Duas podem ser as
hipóteses que explicariam o favoritismo do ex-presidente Lula em muitos
institutos de pesquisa de opinião. Há nesse caso um fato curioso a ser
observado, quando se verifica que o ex-presidente petista, por todos os
acontecimentos que redundaram em sua prisão e também na de seus mais próximos
colaboradores, transformaram Lula numa espécie de candidato invisível, que só é
visto por iniciados da sua seita, em ambientes especiais e fechados e pelas
redes virtuais da internet.
Tem-se aqui um autêntico candidato fantasma à brasileira, fabricado, sob medida, pelos ministros do Supremo Tribunal Federal, através de um polêmico processo, antijurídico, que trouxe consigo até um neologismo estranho: “descondenação”, ainda não tratado nos dicionários tradicionais. Não por outra, as eleições de 2022 vão se configurando num pleito inusitado, digno das ficções do tipo surrealistas. As duas hipóteses capazes de explicar o favoritismo do ex-presidente são os já desacreditados institutos de pesquisa, por suas metodologias acrobáticas, e um caráter que considera a corrupção e roubo dos recursos públicos atos sem grandes importâncias para a vida política e para o próprio sentido de cidadania.

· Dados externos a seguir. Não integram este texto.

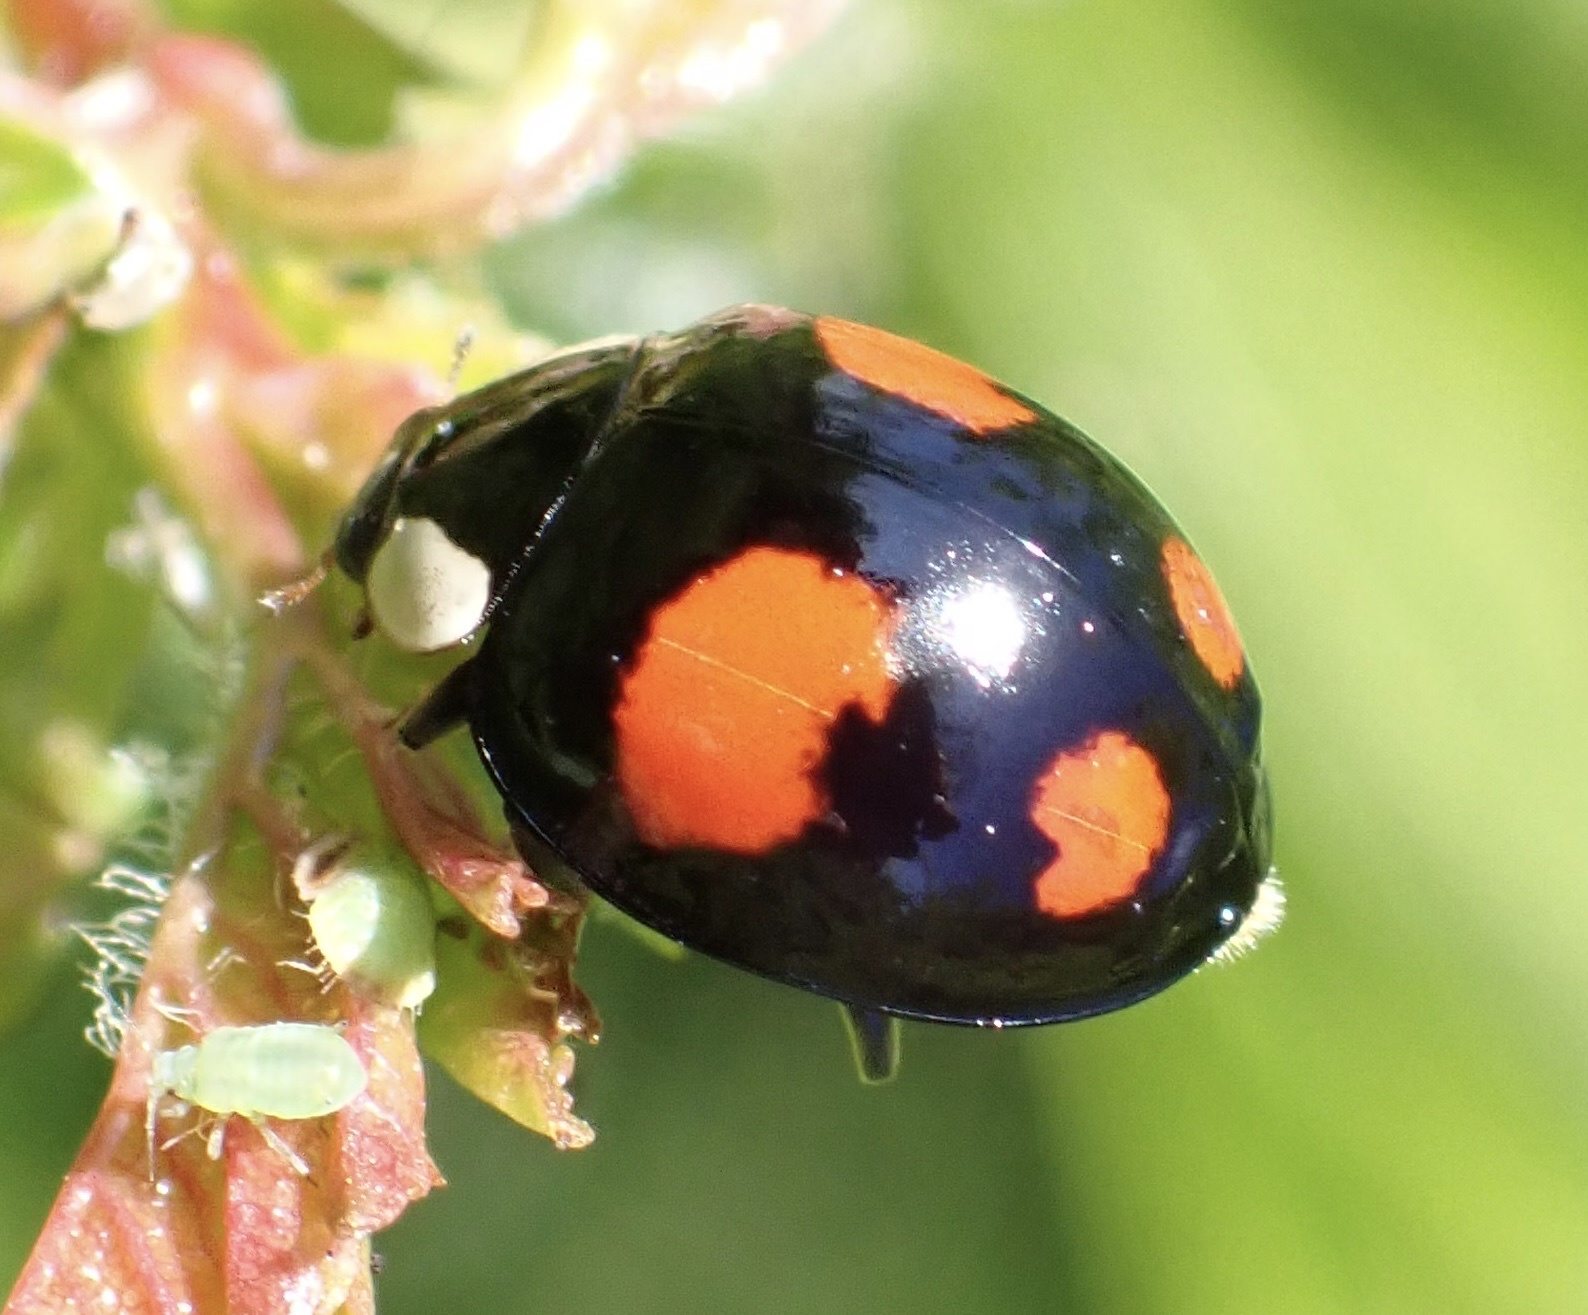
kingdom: Animalia
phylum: Arthropoda
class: Insecta
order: Coleoptera
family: Coccinellidae
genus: Harmonia
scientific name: Harmonia axyridis
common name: Harlequin ladybird
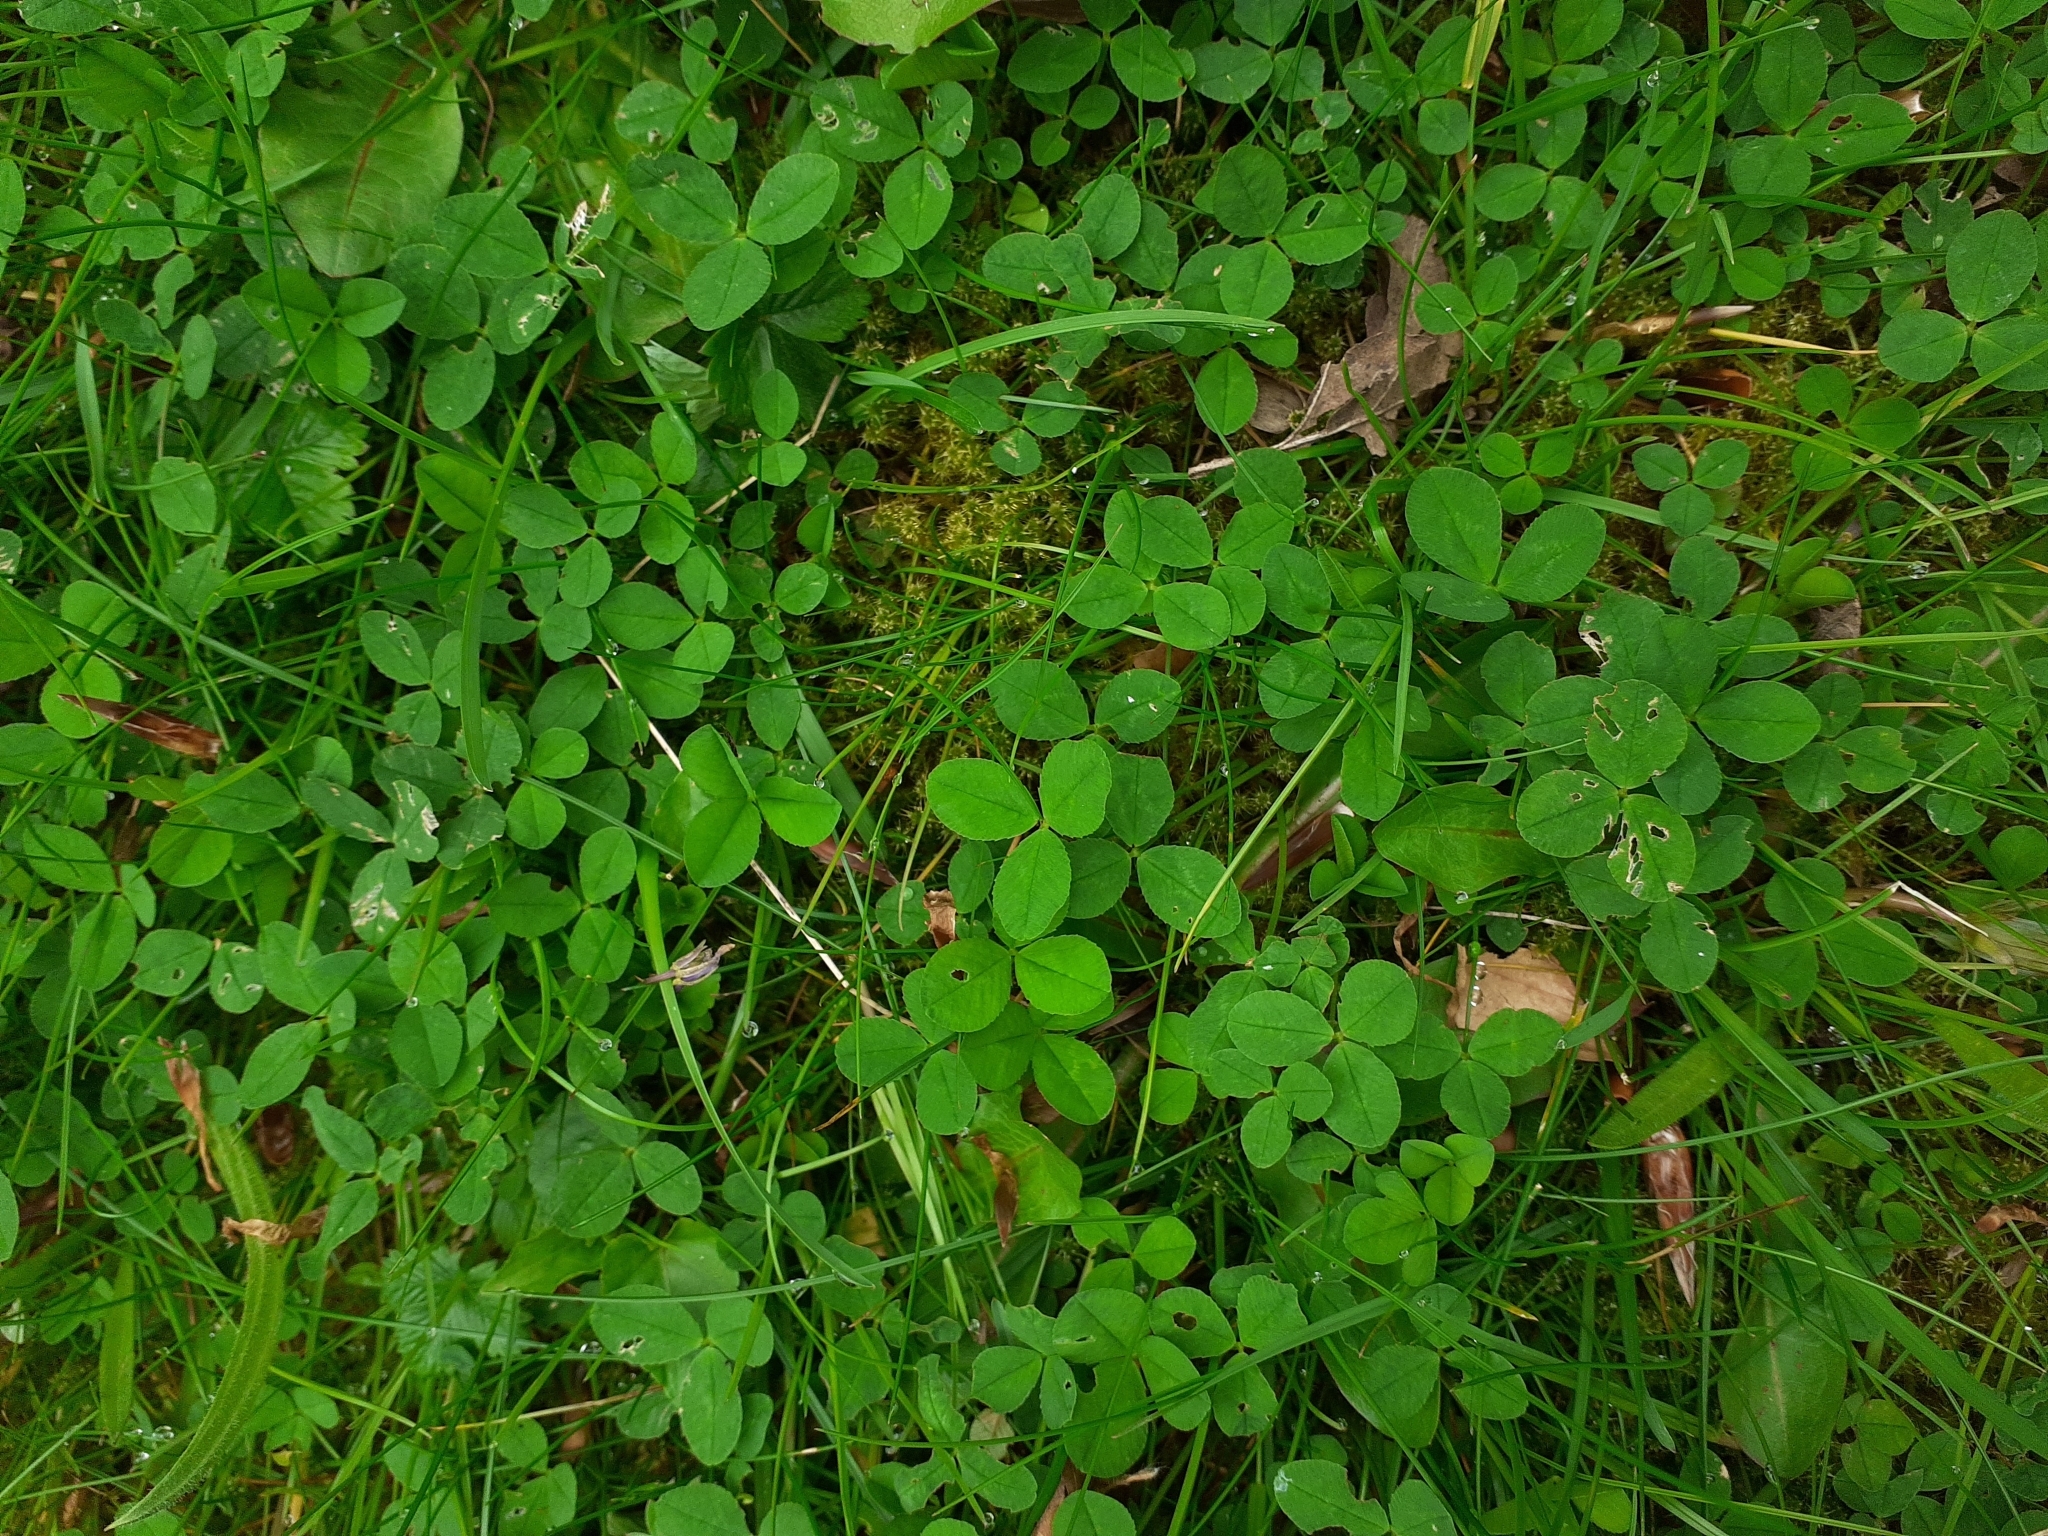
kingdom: Plantae
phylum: Tracheophyta
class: Magnoliopsida
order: Fabales
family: Fabaceae
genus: Trifolium
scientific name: Trifolium repens
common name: White clover
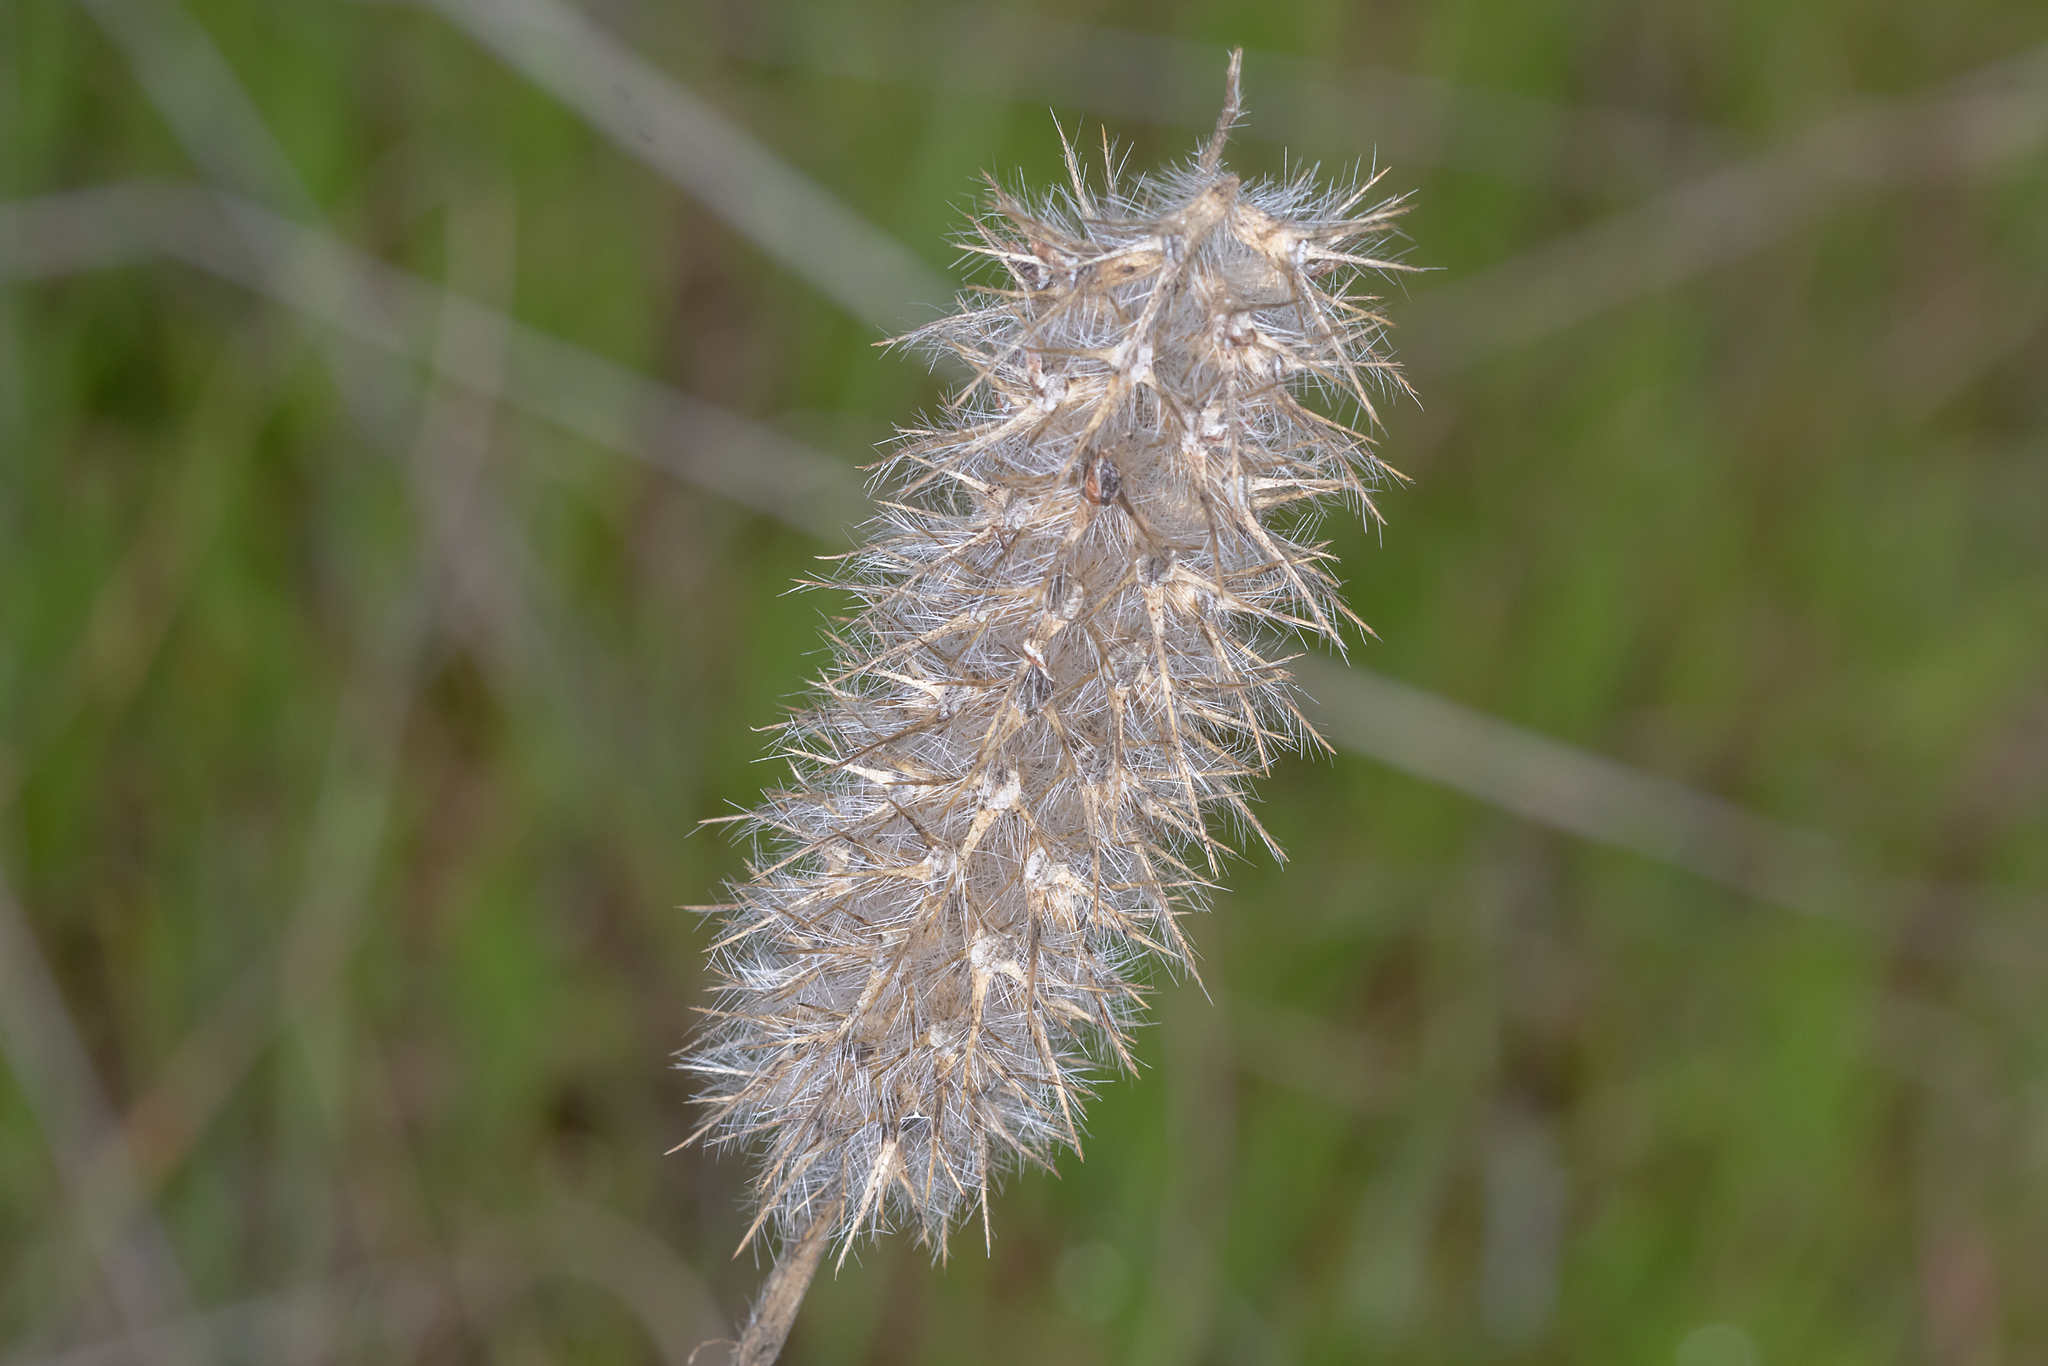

A acreditar nessa hipótese, estamos num caminho sem
volta, rumo ao brejo. A outra explicação para a vantagem nas pesquisas do
ex-presidente e ex-presidiário é a de que o esquecimento dos fatos pretéritos,
numa espécie de alzheimer político severo e coletivo, afeta a maioria dos
eleitores neste país. Vale lembrar que não é o que se vê nas ruas. Mas, em
qualquer das duas hipóteses, estamos no sal, desidratados de saúde e de
caráter.
O simples fato de os brasileiros, como também
atestam pesquisas recentes, classificarem o tema “combate à corrupção” como um
projeto para o país menos importante do que fatores como a inflação e o
desemprego demonstra que, a má formação ou a ausência total desta faz de nossos
cidadãos presas fáceis para a engabelação desses profissionais da política.
O que se poderia esperar de um cidadão minimamente atento
é que negasse perdão a gestor público ladrão. A explicação para o favoritismo
nas próximas eleições de pessoas que dilapidaram os cofres públicos e
empurraram o Brasil para a mais profunda crise de todos os tempos não pode ser
debitada a sentenças do tipo que nos classificam como um país sem seriedade.
Tampouco pode ter sua explicação no conluio estabelecido, de forma sorrateira,
entre os eleitores e os eleitos.
Há aqui uma explicação que parece fugir aos
alfarrábios de psicologia ou mesmo à hipótese do inconsciente coletivo, tudo
isso com pitadas e propensões à autoflagelação e até à parafilia. Há, caso se
confirmem as previsões dos institutos de pesquisa, um fenômeno, de ordem
psíquica, a ser estudado no comportamento dos eleitores ou dos que publicam as
pesquisas. Basta coletar as previsões das eleições passadas para compreender os
índices bizarros de preferência e os votos recebidos.
Caso não exista mesmo essa doença mental, as
probabilidades mais aceitas para explicar o comportamento do tipo esquizofrênico
dos eleitores só poderão ser buscaas em tratados sociológicos como o de Sérgio
Buarque de Holanda em “Raízes do Brasil”, de 1936, ou Casa Grande e Senzala de
Giberto Freyre, de 1933. O mais certo e talvez mais popular seria buscar
explicações do tipo antropológicas e sociais para essas preferências do
eleitorado em obras como Pedro Malasartes ou “Macunaíma”, de Mário de Andrade,
publicada em 1928. Até que o eleitor possa entender, definitivamente, que a
corrupção antecede a males como inflação e desemprego e está na raiz de todos
os nossos problemas como nação, muitas eleições terão passado, mantendo o
Brasil onde sempre esteve: no passado.